The C-band, between 1530 and 1565 nm, has been the spectral region of choice for dense wavelength division multiplexing telecommunications during the past decade because erbium-doped fiber amplifiers (EDFAs) provide efficient broadband gain in that region and because conventional silica glass fibers have minimum loss there. As the load demand on existing systems increases, however, telecommunications engineers have been eyeing the possibility of using the C-band and the O-band simultaneously to carry information. The O-band, between 1260 and 1360 nm, is attractive because conventional fibers have minimum dispersion in that region.

Figure 1. To measure the optical gain of their amplifier, the researchers pumped it at 810 nm and probed it with the wavelengths indicated in the lower part of the figure. For any given gain measurement, only the 1308-nm probe from the top laser and a single wavelength from the bottom laser were simultaneously present. LD = laser diode; DFB = distributed feedback. Images reprinted with permission of IEEE Photonics Technology Letters.


The problem with the O-band is the absence of an EDFA-like device that can efficiently amplify wavelengths across that entire region. Researchers have explored both praseodymium-doped fluoride fiber amplifiers and fiber Raman amplifiers, but although both provide amplification in the O-band, they suffer from narrow bandwidth and low efficiency. Moreover, praseodymium-doped fluoride fibers are brittle and cannot readily be fusion-spliced with conventional silica fibers.
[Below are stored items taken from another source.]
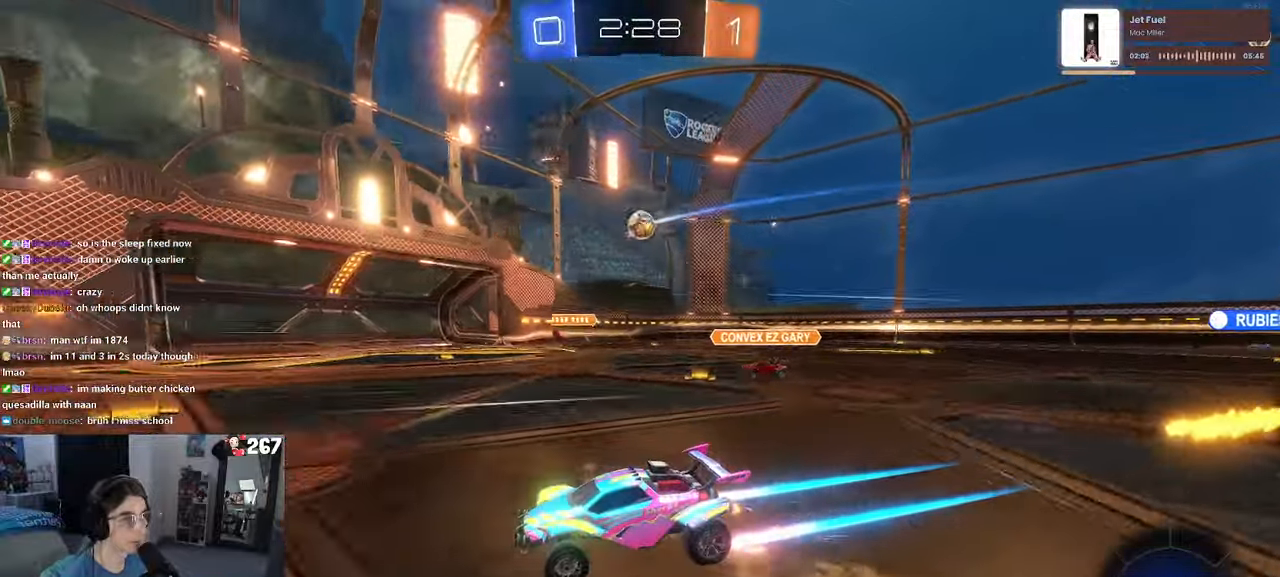
{"buttons": ["R2"], "left_stick": "center", "right_stick": "center", "events": []}
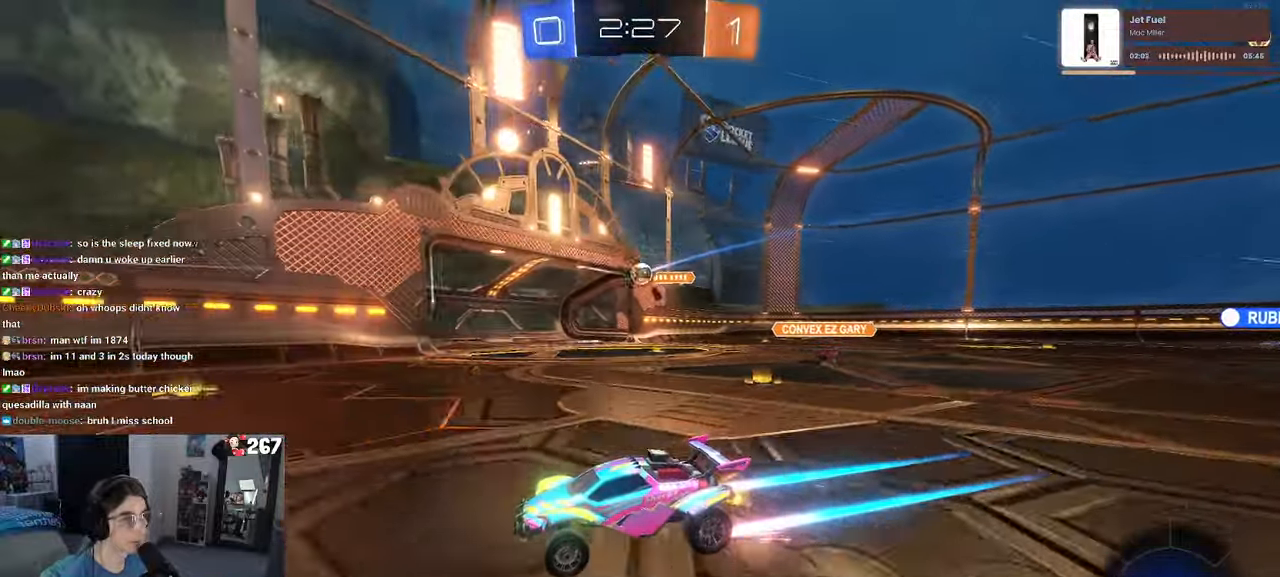
{"buttons": ["R2"], "left_stick": "center", "right_stick": "center", "events": []}
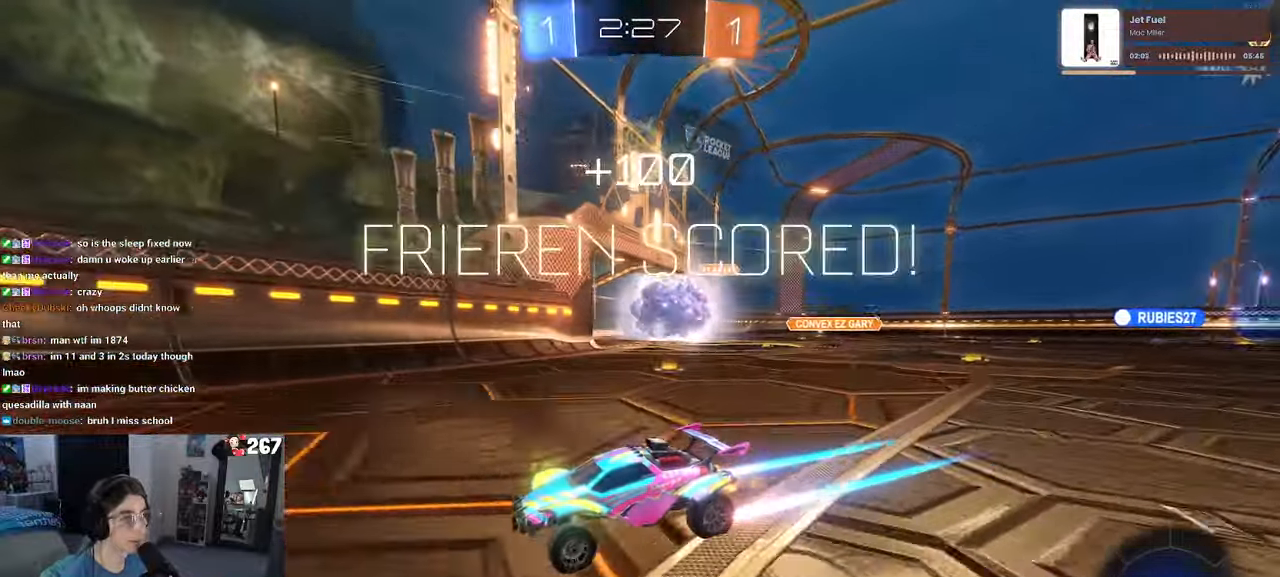
{"buttons": ["R2"], "left_stick": "left", "right_stick": "center", "events": [[17, "left_stick", "left"], [167, "left_stick", "center"], [267, "left_stick", "left"]]}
Recently, however, researchers at the Japan Science and Technology Agency in Saitama and at Osaka University, both in Japan, demonstrated a bismuth-doped silica glass fiber amplifier that appears to have none of these disadvantages. Oddly, though, the researchers cannot yet identify the exact physics that leads to light emission in their fibers.


Figure 2. The gain at 1308 and 1323 nm was very nearly the same. Similar measurements showed similar results at 1272, 1298 and 1347 nm.
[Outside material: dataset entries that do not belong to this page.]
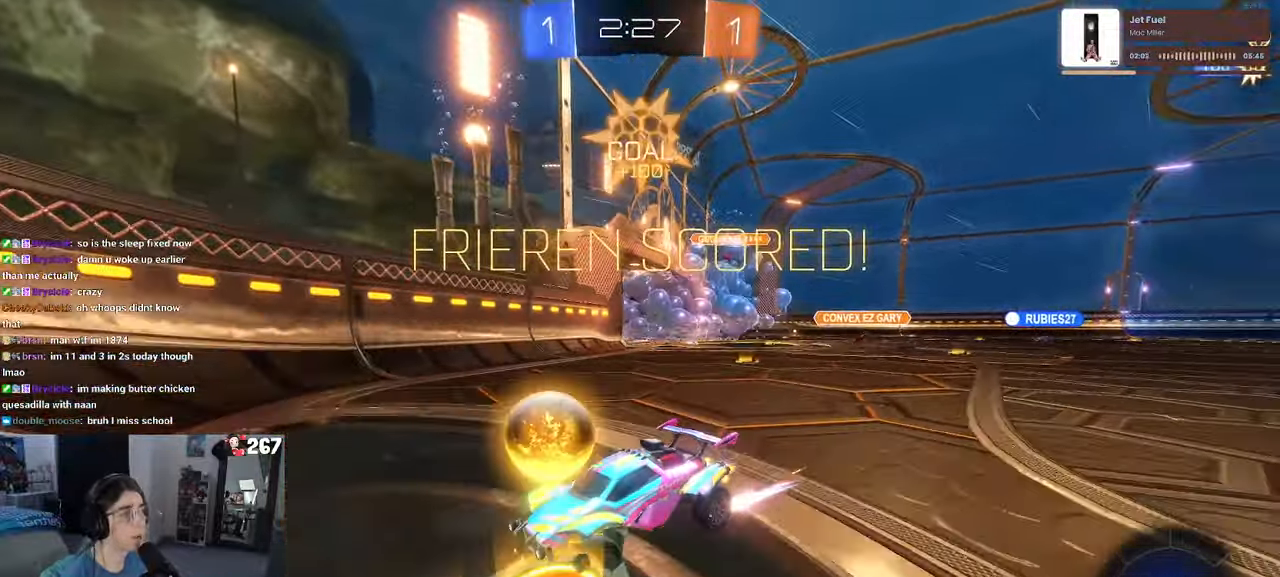
{"buttons": ["R2"], "left_stick": "left", "right_stick": "center", "events": []}
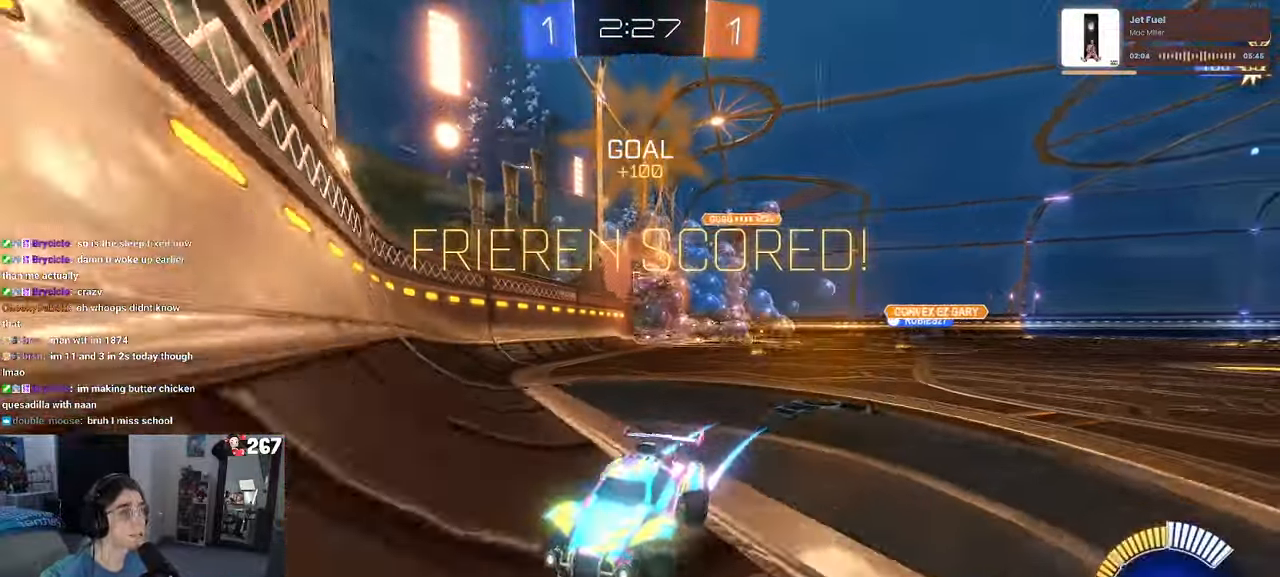
{"buttons": ["R1", "R2"], "left_stick": "left", "right_stick": "center", "events": [[284, "TRIANGLE", "down"], [384, "TRIANGLE", "up"], [467, "R1", "down"]]}
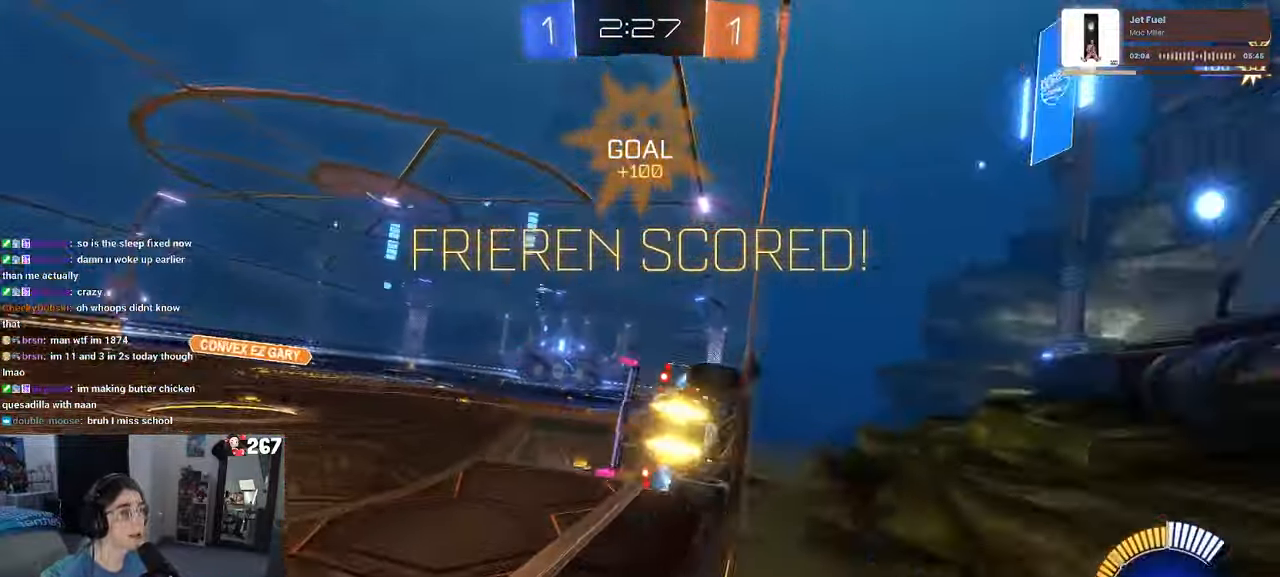
{"buttons": ["CROSS", "R2"], "left_stick": "up-right", "right_stick": "center"}
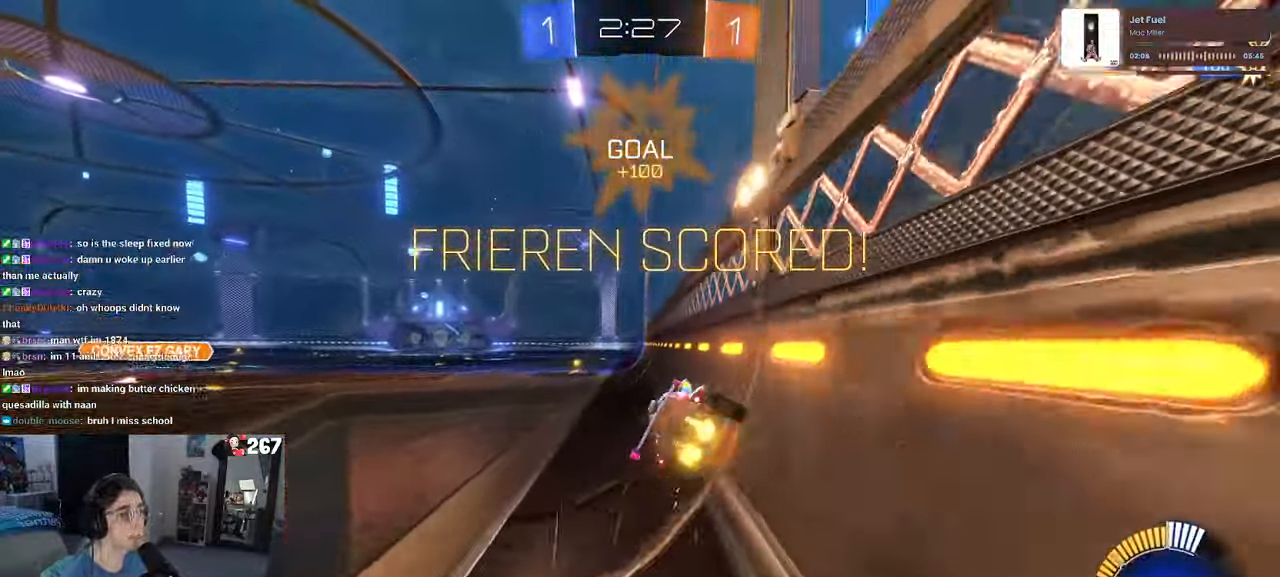
{"buttons": ["R2"], "left_stick": "center", "right_stick": "center", "events": [[34, "CROSS", "up"], [84, "CROSS", "down"], [117, "left_stick", "right"], [134, "CROSS", "up"], [317, "left_stick", "center"]]}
They measured the optical gain in their fiber by pumping it at 810 nm with a diode laser from Unique M.O.D.E. AG in Jena, Germany (Figure 1). They probed the fiber’s gain with two simultaneous wavelengths, from diode lasers manufactured by Afonics Fibre Optics Ltd. in Witney, UK, and by Mitsubishi Electric in Japan. In the dual-wavelength measurements, one wavelength was always 1308 nm, and the other was one of the four indicated in the figure, between 1272 and 1347 nm. Data from the 1308- and 1323-nm measurement are shown in Figure 2. The researchers observed similar results for measurements taken at 1308 and 1272 nm, 1308 and 1298 nm and 1308 and 1347 nm.

The gain in all four cases was relatively constant (Figure 3). And because the bismuth-doped fibers are based on silica, they can easily be fusion-spliced to conventional telecommunications fibers. These considerations led the researchers to conclude that their amplifiers are good candidates to serve as EDFA-like amplifiers in the O-band.
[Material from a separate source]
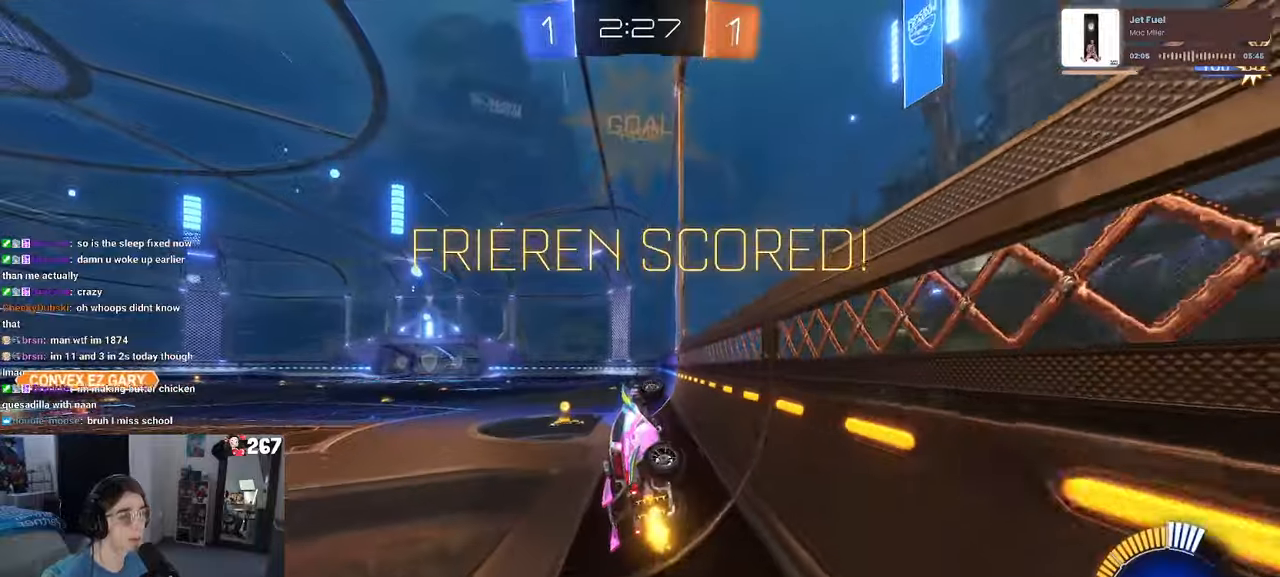
{"buttons": ["R2"], "left_stick": "center", "right_stick": "center", "events": [[433, "R2", "up"], [483, "R2", "down"]]}
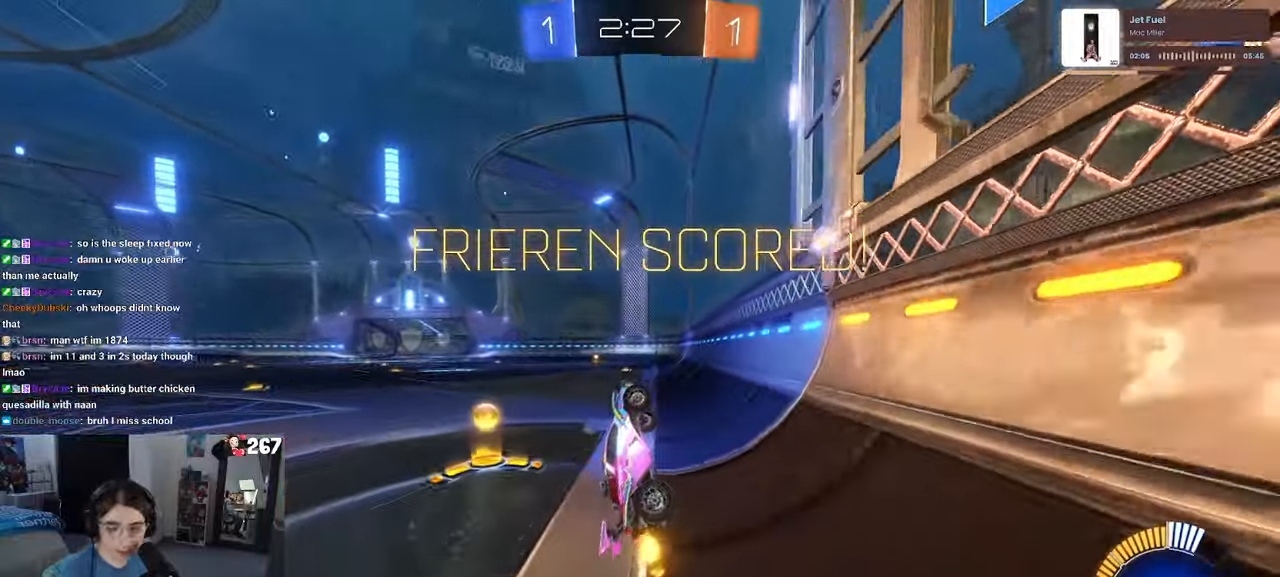
{"buttons": [], "left_stick": "center", "right_stick": "center"}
Figure 3. The observed optical gain was relatively smooth across the O-band. The blue line shows the fluorescence spectrum of the bismuth-doped silica glass.


But they are concerned that the exact nature of light emission from the bismuth-doped material is not well understood. Emission almost certainly arises from a transition of bismuth’s valence electron, but there is virtually no emission from bismuth-doped silica glass samples fabricated without aluminum.

The researchers believe that aluminum plays a role in the formation of bismuth luminescent centers, and they are considering forms of coupling between bismuth and aluminum ions that could be responsible for the emission.

IEEE Photonics Technology Letters, Sept. 15, 2006, pp. 1901-1903.